Updated

I have a resolution to make and no, it's not about eating healthy. Been there, had my chest ripped open on that. I got that.

No, my resolution is for all of us. Not to eat healthy, but to show some healthy skepticism. Not about what we eat, but about what we hear and are told to believe because everyone else believes it.

I want us all to resolve to question -- even challenge -- "consensus" opinion. And I want us all to remember why: Because it's wrong. More often than not -- actually, much more often than not -- it's wrong. And not just a little wrong. Very wrong.

Like when the consensus was Donald Trump could never win the presidency. And he did. Or the markets would tank if he did. And they didn't.

Beware those who push these views and question you for dare challenging these views. Remember the ones who said Trump supporters would go nuts if he lost, but said nothing about themselves if he won. Remember how wrong they were and how foolish we were for questioning them.

Remember them. All of them. And all they said. And the unassailable data they had to support what they said. Remember how they picked and chose that data.

Remember how they virtually ignored Russian hacking before the election, but said it cost their candidate after the election.

Remember how they quoted a CIA report on the matter and swore by it, even though they were the same folks who ripped another CIA report on weapons of mass destruction and swore at it.

Remember how they made you feel like an idiot if you questioned whether man was making the Earth warmer, even though not more than four decades ago they were pushing an Earth growing starkly colder.

Remember how the consensus said ISIS isn't a threat, until it was. How it was just the J.V. team, until it apparently made varsity.

Remember how they said President Bush's executive orders went too far, yet Barack Obama's didn't go far enough.

Remember how the consensus said America would tumble into a deep depression after 9/11 and it didn't. Or that housing would never recover after the financial meltdown, yet somehow it did.

Remember how they got it wrong. How often they got it wrong. So many times over so many years.

Remember the 9 in 10 doctors who didn't much worry about smoking in the 1950s, until facts changed.

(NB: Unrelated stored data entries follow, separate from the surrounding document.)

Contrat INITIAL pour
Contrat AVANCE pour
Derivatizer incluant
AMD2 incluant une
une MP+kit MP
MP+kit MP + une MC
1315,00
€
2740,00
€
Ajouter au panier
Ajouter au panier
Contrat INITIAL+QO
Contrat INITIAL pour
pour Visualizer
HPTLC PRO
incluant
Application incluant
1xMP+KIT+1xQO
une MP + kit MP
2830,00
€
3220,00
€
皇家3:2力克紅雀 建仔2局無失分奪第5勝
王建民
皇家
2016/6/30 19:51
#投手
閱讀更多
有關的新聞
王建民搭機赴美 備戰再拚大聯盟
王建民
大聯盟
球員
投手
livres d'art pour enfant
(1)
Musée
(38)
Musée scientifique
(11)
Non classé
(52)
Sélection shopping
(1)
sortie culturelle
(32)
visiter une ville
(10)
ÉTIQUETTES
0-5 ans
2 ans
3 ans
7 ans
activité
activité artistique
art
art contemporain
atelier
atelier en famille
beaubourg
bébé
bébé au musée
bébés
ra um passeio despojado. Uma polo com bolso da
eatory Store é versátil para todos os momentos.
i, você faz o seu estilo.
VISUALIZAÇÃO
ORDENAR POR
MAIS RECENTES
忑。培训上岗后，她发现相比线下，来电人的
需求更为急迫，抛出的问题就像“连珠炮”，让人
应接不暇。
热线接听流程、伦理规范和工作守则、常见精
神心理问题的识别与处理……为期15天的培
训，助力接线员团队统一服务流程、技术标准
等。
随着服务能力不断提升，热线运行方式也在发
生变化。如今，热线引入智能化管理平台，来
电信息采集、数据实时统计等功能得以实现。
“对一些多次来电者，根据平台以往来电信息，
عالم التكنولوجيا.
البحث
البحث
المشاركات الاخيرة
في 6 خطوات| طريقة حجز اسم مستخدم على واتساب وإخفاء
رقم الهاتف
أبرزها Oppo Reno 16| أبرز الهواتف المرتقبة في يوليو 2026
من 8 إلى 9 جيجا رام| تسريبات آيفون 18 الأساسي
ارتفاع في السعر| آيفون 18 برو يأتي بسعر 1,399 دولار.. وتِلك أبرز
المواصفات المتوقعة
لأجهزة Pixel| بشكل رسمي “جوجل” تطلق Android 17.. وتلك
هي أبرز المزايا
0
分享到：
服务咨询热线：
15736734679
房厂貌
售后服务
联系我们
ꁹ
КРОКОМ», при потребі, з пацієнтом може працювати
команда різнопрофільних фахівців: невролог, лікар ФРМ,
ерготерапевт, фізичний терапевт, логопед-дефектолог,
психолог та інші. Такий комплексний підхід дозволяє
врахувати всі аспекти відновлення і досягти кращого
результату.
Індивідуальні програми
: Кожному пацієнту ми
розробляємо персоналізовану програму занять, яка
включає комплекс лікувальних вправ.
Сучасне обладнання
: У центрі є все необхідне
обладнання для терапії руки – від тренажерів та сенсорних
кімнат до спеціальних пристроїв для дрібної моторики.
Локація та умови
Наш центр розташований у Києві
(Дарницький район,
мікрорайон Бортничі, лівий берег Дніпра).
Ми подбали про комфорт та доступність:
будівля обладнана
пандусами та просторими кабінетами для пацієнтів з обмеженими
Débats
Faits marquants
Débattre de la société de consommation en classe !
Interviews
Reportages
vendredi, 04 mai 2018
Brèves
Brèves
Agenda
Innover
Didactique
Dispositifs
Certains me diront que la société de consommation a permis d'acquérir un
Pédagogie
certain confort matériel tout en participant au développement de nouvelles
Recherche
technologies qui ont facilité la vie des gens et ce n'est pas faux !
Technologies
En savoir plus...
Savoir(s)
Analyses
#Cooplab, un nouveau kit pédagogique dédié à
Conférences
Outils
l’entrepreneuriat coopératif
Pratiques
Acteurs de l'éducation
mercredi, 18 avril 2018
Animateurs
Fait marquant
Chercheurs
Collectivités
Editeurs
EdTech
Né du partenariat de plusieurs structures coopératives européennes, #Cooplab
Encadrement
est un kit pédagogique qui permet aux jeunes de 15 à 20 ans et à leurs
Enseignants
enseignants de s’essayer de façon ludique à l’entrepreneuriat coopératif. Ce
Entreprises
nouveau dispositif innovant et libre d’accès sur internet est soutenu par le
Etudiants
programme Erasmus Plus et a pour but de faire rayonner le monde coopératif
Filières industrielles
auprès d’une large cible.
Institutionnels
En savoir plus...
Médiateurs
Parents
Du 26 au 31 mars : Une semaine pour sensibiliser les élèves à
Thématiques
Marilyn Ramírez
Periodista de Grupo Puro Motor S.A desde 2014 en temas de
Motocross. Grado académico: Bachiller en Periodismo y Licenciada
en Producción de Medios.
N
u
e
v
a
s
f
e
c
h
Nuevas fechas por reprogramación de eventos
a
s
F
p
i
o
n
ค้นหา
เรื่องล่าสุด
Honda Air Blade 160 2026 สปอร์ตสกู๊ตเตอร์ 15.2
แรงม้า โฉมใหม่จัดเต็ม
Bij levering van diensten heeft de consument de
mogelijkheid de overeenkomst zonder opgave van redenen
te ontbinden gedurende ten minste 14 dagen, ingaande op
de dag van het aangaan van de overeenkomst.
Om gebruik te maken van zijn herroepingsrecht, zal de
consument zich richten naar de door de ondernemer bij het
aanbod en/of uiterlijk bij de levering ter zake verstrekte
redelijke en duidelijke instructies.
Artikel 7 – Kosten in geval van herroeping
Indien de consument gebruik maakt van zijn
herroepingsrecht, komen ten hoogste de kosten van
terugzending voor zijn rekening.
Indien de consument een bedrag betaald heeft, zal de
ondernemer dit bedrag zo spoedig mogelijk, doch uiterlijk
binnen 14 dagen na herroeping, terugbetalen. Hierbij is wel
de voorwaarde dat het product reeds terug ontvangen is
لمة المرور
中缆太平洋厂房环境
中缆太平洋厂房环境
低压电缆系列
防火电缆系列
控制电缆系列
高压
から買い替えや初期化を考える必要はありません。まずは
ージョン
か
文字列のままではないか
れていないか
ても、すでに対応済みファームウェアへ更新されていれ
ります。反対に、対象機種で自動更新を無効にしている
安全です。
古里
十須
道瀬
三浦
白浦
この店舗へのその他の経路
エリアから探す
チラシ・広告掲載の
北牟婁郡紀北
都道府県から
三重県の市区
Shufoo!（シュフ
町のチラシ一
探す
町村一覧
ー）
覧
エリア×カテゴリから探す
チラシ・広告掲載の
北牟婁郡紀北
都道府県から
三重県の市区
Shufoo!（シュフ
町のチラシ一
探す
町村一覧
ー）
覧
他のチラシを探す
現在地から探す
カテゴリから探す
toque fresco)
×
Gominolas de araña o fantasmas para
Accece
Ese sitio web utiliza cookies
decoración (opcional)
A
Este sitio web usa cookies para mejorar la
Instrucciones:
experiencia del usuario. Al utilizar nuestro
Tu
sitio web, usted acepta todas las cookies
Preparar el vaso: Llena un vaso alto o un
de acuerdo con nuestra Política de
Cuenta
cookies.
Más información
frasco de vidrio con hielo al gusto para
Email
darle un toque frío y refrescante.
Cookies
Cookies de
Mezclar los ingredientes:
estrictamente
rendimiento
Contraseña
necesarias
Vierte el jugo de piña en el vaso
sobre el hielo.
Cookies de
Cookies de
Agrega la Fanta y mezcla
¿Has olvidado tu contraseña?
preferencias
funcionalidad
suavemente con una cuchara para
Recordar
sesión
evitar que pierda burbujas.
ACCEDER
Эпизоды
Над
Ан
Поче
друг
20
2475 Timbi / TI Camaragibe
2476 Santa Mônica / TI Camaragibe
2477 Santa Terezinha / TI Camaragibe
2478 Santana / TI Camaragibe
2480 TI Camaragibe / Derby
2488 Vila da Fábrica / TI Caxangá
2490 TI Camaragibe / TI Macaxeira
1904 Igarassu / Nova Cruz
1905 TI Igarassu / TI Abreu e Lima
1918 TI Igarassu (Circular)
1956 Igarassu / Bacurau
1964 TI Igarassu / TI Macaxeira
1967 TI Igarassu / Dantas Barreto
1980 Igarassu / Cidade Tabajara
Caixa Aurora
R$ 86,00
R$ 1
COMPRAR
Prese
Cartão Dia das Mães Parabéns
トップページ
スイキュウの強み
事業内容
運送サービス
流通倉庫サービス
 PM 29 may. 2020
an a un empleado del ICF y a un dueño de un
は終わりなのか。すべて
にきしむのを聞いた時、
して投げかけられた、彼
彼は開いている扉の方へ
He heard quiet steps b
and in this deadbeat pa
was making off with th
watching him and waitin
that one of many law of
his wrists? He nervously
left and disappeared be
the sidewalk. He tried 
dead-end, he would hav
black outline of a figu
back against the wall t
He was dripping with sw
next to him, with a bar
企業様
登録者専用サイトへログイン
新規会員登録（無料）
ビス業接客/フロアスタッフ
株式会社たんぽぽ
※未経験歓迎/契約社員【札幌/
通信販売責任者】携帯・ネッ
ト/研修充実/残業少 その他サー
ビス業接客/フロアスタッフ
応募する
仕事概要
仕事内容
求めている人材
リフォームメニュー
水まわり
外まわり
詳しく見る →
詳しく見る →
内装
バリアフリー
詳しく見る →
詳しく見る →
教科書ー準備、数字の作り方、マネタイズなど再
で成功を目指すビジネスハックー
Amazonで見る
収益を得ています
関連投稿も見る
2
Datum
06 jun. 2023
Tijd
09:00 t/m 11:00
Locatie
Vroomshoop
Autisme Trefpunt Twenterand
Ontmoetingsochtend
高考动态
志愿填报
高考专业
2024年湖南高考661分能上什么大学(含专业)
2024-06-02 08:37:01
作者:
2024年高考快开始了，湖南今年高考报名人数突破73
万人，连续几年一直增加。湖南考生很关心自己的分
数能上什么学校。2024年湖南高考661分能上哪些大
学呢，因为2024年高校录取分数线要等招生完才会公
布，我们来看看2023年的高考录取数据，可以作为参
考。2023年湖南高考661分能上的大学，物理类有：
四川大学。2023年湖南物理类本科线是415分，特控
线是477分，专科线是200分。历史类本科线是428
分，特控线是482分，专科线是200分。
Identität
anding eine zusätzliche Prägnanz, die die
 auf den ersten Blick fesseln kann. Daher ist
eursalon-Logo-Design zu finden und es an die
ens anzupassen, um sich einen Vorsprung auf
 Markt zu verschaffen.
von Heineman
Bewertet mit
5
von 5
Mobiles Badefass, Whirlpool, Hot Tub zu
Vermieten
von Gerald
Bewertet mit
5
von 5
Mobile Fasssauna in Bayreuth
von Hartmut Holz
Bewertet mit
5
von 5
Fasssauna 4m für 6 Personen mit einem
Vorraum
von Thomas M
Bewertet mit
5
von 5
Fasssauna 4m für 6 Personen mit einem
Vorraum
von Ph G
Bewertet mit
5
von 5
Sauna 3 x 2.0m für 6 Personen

Remember those who said health care for all was worth it, even if you had to pay through the nose to get it.

Remember those who said nothing about other presidents' Cabinet picks, but can't restrain themselves ripping this president-elect's Cabinet picks.

Remember how Barack Obama had a team of rivals and Donald Trump a team of moguls.

Remember their consistent inconsistency.

Remember as well history is defined not by the things we think will happen, but the things that do happen. Things the consensus doesn't see. Things the consensus doesn't want to see. Things the consensus will laugh at if you challenge what they see.

You see?

You see what following the consensus gets you? Not much.

So the next time the consensus crowd laughs because you don't think they're the center of the universe, remember when the same crowd laughed at a guy named Copernicus, because he challenged the consensus view the Earth was the center of the universe.

Through the ages, remember these so-called sages. Remember when they said the world was flat and ask yourself, how many times can you be flat-out wrong?